The concept of the collective print collection (where print = books, rather than journals which have long-since migrated almost completely to digital format) has been a very significant development in the options available to research libraries as they consider how they might allocate their resources to meet the existing, evolving, and competing demands of their users within the overarching expectations of what the library must contribute to the mission of the university. Specifically, this concept offers options to “manage down” local print collections so that some of the substantial resources required to maintain them can be reallocated to address other priorities.

Originating with Lorcan Dempsey, the concept has been developed by OCLC as it investigates how and why some library services might now be more efficiently and effectively organized and delivered at supra-institutional or network levels (Dempsey, 2013). As part of its research, OCLC began to more systematically investigate the characteristics of the print holdings of its members with respect to overlap, uniqueness, and geographical distribution. What has emerged is a deeper and more nuanced understanding of how non-local print book collections could be organized and managed including the importance of proximity as it relates to delivery options. OCLC has identified as many as twelve North American mega-regions as well as other, smaller regions. One of the smaller regions has been named Canada Extra-Regional, which includes libraries in the prairie provinces (Demspey and Malpas, 2015). Careful reading of the research reveals many caveats such as the awareness that implementing various actions that might work in larger mega-regions might not work as well in smaller ones such as the Canadian prairies, which have smaller aggregate print collections distributed across relatively larger geographic areas.[1]

Proposals to manage down the local collection – even ones to shift materials to an on-campus repository let alone into a regional print storage facility – typically encounter resistance from local users and librarians based on any number of factors. One factor that is often invoked is that removing materials from the open stacks will reduce opportunities for serendipitous discovery by users. Preserving the opportunity for serendipity is advanced by some librarians and some users as a positive value to be privileged when making decisions with respect to how and where collections are housed.

Although I once heard a very senior and accomplished professor tartly dismiss serendipity as “the tool of the lazy scholar,” we all have our serendipity stories. The most amusing serendipity story I ever heard was told by Dan Cohen, Founding Executive Director of the Digital Public Library of America (DPLA). A colleague went into the stacks and reached up to the top shelf to pull off his desired book. The book beside it dropped on his head and led to a lifelong program of research (Cohen, 2014). Well, who among us would not want to preserve the conditions for such fruitful accidents? In the same blog posting, Cohen described some interesting work at the DPLA to determine whether they could “engineer serendipity” into its user interface although, regrettably, without any capacity for virtual book bonking.

It always has struck me how contingent serendipity is, depending as it does on a chain of events such as a physical book being published, being collected, being on the shelf in a particular spot, having a user actually go into the stacks and coming across the item, as well as the innumerable, unknowable factors taking place inside the mind of the user.[2] The deliberate incorporation into the local collection of hundreds of thousands of e-books let alone hundreds of thousands of other digital objects over the past decade seems to me to only further attenuate serendipity in the stacks as a factor to be given much weight.[3]

Librarians mask the complexity that underlies their operations so that their users can get their hands on the desired object in as friction-free a manner as possible. The invocation of serendipity when making decisions about the disposition of local collections in research libraries conceals and even, in some cases, denies the decades- and even centuries-long application of a long chain of information labour and expertise that brought about these local collections in the first place. Those books did not just happen to be there. The librarian-related actions that got them there such as collection building, describing, organizing, and preserving, have been termed “epistemological engineering” (Guédon, 2001).
|---|
## WORK INSTRUCTIONS:
a – In the essay on print collections, what name has OCLC given to the smaller region that includes libraries in the prairie provinces?
b – Return the part of the essay on print collections between "Proposals to manage" and "collections are housed.", inclusive.
Rely solely on the essay on print collections for your answers.

## DATASET RECORDS:
|---|
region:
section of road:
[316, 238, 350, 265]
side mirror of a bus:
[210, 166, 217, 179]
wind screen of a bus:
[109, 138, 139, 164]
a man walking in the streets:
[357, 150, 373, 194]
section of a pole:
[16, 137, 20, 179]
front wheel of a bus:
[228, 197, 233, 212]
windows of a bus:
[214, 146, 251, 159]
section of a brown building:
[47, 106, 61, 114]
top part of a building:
|---|
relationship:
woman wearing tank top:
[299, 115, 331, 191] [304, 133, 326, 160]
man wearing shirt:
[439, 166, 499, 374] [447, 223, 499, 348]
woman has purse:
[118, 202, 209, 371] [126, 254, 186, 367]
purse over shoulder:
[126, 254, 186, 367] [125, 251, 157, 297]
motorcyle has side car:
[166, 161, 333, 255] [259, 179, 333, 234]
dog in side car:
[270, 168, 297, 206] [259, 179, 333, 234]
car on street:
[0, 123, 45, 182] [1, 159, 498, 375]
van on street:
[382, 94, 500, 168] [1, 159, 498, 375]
|---|
## RESPONSE LIST:
a – Canada Extra-Regional

b –
Proposals to manage down the local collection – even ones to shift materials to an on-campus repository let alone into a regional print storage facility – typically encounter resistance from local users and librarians based on any number of factors. One factor that is often invoked is that removing materials from the open stacks will reduce opportunities for serendipitous discovery by users. Preserving the opportunity for serendipity is advanced by some librarians and some users as a positive value to be privileged when making decisions with respect to how and where collections are housed.